The first result came back with average WER = 8%. Decent for a base/small model, so not bad!

But I was just curious where it was making errors, so I broke it down by condition:

Condition	WER
Clear speech (each word pronounced clearly)	0%
Fast speech (a little fast with fillers)	20%
Casual conversation (how we usually talk, very less fillers)	5%

One test case was quietly destroying the aggregate. And it happened to be the most important one: fast speech. That’s how people actually talk in real life.. In this case, they are not dictating their order clearly the way a model expects.

"McFlurry" was being transcribed as "neck laddie." "Coke" became "cook." These weren't small errors.

What did I do next?

I tried to fix it with a fuzzy matching post-processor that would auto-correct words close to menu items. The result: 8% → 8%. There was zero improvement because when the transcription is "neck laddie," no similarity can make it "McFlurry."
So I used claude to understand more options and came across- intent classifier. Instead of matching characters, it takes the raw transcription and asks: given this, what menu item was most likely ordered? Using embeddings, it could map "neck laddie" → "McFlurry" because it's reasoning about intent, not similarity.

But here's the thing: WER was still high. Because WER only measures whether the transcribed words match the original words. The intent was right but the words were still wrong. And the metric had no way of knowing the difference.

The model didn't fail because it was weak. It failed because I was optimizing for the wrong success definition.

The Wispr Flow Problem

Wispr Flow is an AI transcription software. Their founder said/mentioned (not exactly but along the lines of this):

“Industry-standard metric for speech-to-text, WER, is misleading for user experience. Even if an AI reaches a 99% accuracy rate (@1% WER), a typical 100-word email will still contain at least one error. For a user, that single error breaks the "flow" and forces them to move their hands back to the keyboard to edit, destroying the trust required for a voice-first interface”

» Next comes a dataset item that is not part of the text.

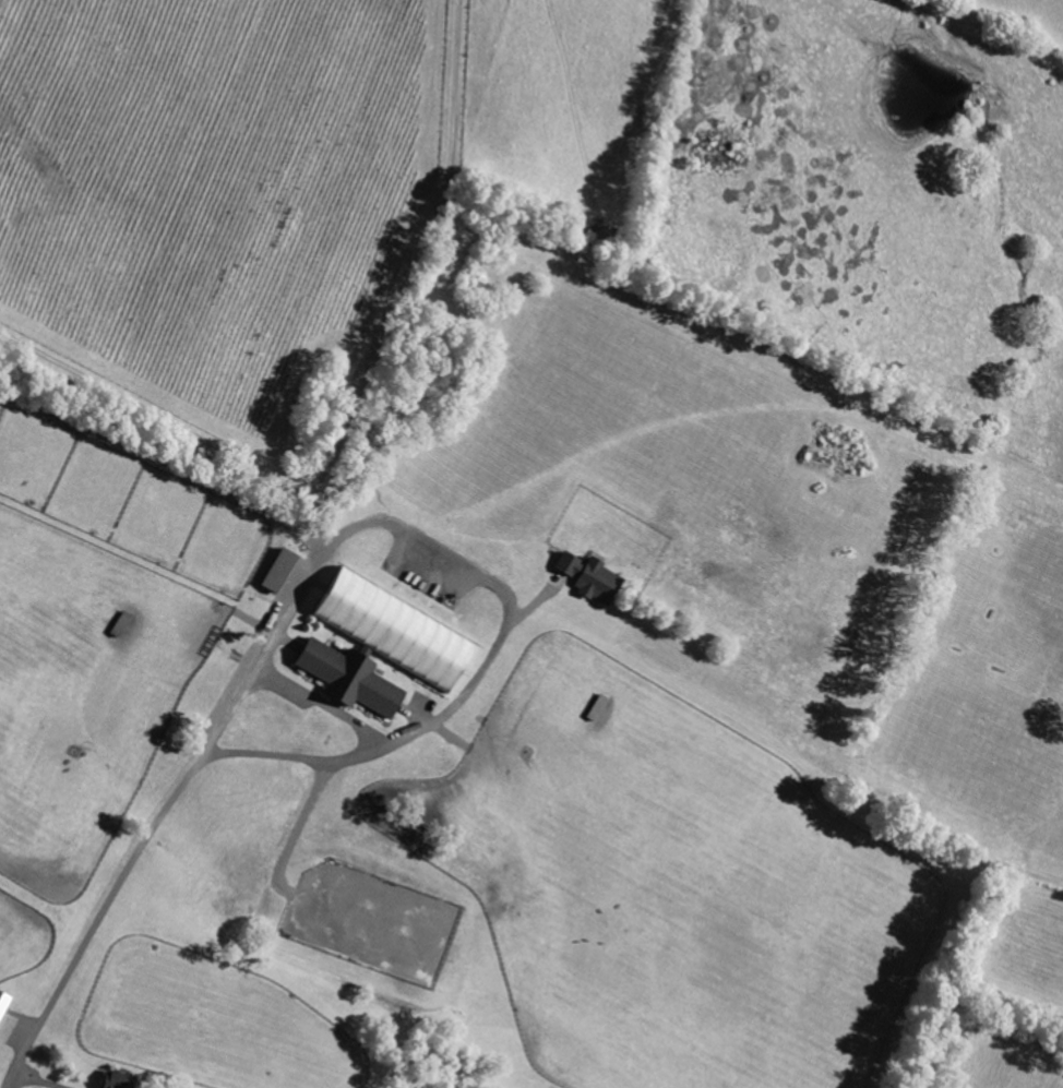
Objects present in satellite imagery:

They stopped optimizing for WER and started measuring zero-editing rate: what percentage of transcriptions do users send without changing anything?

Even at 2% WER, users were still editing 40% of outputs. Because spoken language isn't written language. Raw transcription of "Um, so like, can you send me that report?" is technically accurate but unusable to send.

Note: this isn't universal. In medical transcription or legal settings, word-level accuracy isn't just a metric, it's a compliance requirement. The point isn't that WER is always the wrong metric. It's that the right metric depends entirely on what failure actually costs in your specific context.

Here's My Take

Here's the thing: writing evals is increasingly something AI can do. Tools already generate test cases automatically. Models grade other models. Entire eval pipelines can get scaffolded in hours.

The bottleneck will no longer be building the eval.